* _PROBLEM DETAILS_: Every single entry that follows must be copied exactly.

Items from a dataset
....................
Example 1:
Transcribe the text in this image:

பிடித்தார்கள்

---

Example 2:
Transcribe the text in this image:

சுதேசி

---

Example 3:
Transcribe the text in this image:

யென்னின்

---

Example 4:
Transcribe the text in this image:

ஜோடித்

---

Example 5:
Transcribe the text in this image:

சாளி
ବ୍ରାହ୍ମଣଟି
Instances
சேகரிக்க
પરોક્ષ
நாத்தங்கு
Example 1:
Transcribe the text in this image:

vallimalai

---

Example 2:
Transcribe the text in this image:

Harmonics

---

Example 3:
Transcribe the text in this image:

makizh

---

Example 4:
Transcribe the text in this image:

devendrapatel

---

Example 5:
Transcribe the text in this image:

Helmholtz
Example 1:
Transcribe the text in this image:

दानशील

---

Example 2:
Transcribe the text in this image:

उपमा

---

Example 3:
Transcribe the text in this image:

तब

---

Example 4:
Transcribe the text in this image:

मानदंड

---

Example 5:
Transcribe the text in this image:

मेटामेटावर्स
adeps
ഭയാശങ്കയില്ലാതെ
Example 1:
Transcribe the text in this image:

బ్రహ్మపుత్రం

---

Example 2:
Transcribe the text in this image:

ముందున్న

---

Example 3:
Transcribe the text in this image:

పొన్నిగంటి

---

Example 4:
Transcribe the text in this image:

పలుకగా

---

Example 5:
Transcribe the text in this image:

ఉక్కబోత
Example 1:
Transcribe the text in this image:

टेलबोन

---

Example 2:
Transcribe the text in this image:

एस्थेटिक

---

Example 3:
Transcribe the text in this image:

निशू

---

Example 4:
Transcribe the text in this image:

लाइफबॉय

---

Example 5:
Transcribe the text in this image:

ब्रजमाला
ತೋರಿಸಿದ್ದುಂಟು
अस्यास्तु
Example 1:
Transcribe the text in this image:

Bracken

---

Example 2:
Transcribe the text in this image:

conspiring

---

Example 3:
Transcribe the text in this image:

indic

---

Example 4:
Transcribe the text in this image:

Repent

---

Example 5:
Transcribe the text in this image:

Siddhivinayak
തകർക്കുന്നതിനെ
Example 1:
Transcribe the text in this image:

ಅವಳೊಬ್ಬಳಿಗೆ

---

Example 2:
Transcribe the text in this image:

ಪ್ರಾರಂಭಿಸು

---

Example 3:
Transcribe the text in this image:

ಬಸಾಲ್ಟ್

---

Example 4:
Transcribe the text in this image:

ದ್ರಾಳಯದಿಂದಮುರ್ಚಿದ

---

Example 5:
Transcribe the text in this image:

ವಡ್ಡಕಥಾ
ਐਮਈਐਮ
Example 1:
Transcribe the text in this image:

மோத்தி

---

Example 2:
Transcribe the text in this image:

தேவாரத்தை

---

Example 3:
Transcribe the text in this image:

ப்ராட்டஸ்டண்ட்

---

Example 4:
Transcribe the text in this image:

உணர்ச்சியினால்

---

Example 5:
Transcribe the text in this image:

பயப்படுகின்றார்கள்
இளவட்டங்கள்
....................
* _WRITTEN SOLUTION_:
Example 1:
Transcribe the text in this image:

பிடித்தார்கள்

---

Example 2:
Transcribe the text in this image:

சுதேசி

---

Example 3:
Transcribe the text in this image:

யென்னின்

---

Example 4:
Transcribe the text in this image:

ஜோடித்

---

Example 5:
Transcribe the text in this image:

சாளி
ବ୍ରାହ୍ମଣଟି
Instances
சேகரிக்க
પરોક્ષ
நாத்தங்கு
Example 1:
Transcribe the text in this image:

vallimalai

---

Example 2:
Transcribe the text in this image:

Harmonics

---

Example 3:
Transcribe the text in this image:

makizh

---

Example 4:
Transcribe the text in this image:

devendrapatel

---

Example 5:
Transcribe the text in this image:

Helmholtz
Example 1:
Transcribe the text in this image:

दानशील

---

Example 2:
Transcribe the text in this image:

उपमा

---

Example 3:
Transcribe the text in this image:

तब

---

Example 4:
Transcribe the text in this image:

मानदंड

---

Example 5:
Transcribe the text in this image:

मेटामेटावर्स
adeps
ഭയാശങ്കയില്ലാതെ
Example 1:
Transcribe the text in this image:

బ్రహ్మపుత్రం

---

Example 2:
Transcribe the text in this image:

ముందున్న

---

Example 3:
Transcribe the text in this image:

పొన్నిగంటి

---

Example 4:
Transcribe the text in this image:

పలుకగా

---

Example 5:
Transcribe the text in this image:

ఉక్కబోత
Example 1:
Transcribe the text in this image:

टेलबोन

---

Example 2:
Transcribe the text in this image:

एस्थेटिक

---

Example 3:
Transcribe the text in this image:

निशू

---

Example 4:
Transcribe the text in this image:

लाइफबॉय

---

Example 5:
Transcribe the text in this image:

ब्रजमाला
ತೋರಿಸಿದ್ದುಂಟು
अस्यास्तु
Example 1:
Transcribe the text in this image:

Bracken

---

Example 2:
Transcribe the text in this image:

conspiring

---

Example 3:
Transcribe the text in this image:

indic

---

Example 4:
Transcribe the text in this image:

Repent

---

Example 5:
Transcribe the text in this image:

Siddhivinayak
തകർക്കുന്നതിനെ
Example 1:
Transcribe the text in this image:

ಅವಳೊಬ್ಬಳಿಗೆ

---

Example 2:
Transcribe the text in this image:

ಪ್ರಾರಂಭಿಸು

---

Example 3:
Transcribe the text in this image:

ಬಸಾಲ್ಟ್

---

Example 4:
Transcribe the text in this image:

ದ್ರಾಳಯದಿಂದಮುರ್ಚಿದ

---

Example 5:
Transcribe the text in this image:

ವಡ್ಡಕಥಾ
ਐਮਈਐਮ
Example 1:
Transcribe the text in this image:

மோத்தி

---

Example 2:
Transcribe the text in this image:

தேவாரத்தை

---

Example 3:
Transcribe the text in this image:

ப்ராட்டஸ்டண்ட்

---

Example 4:
Transcribe the text in this image:

உணர்ச்சியினால்

---

Example 5:
Transcribe the text in this image:

பயப்படுகின்றார்கள்
இளவட்டங்கள்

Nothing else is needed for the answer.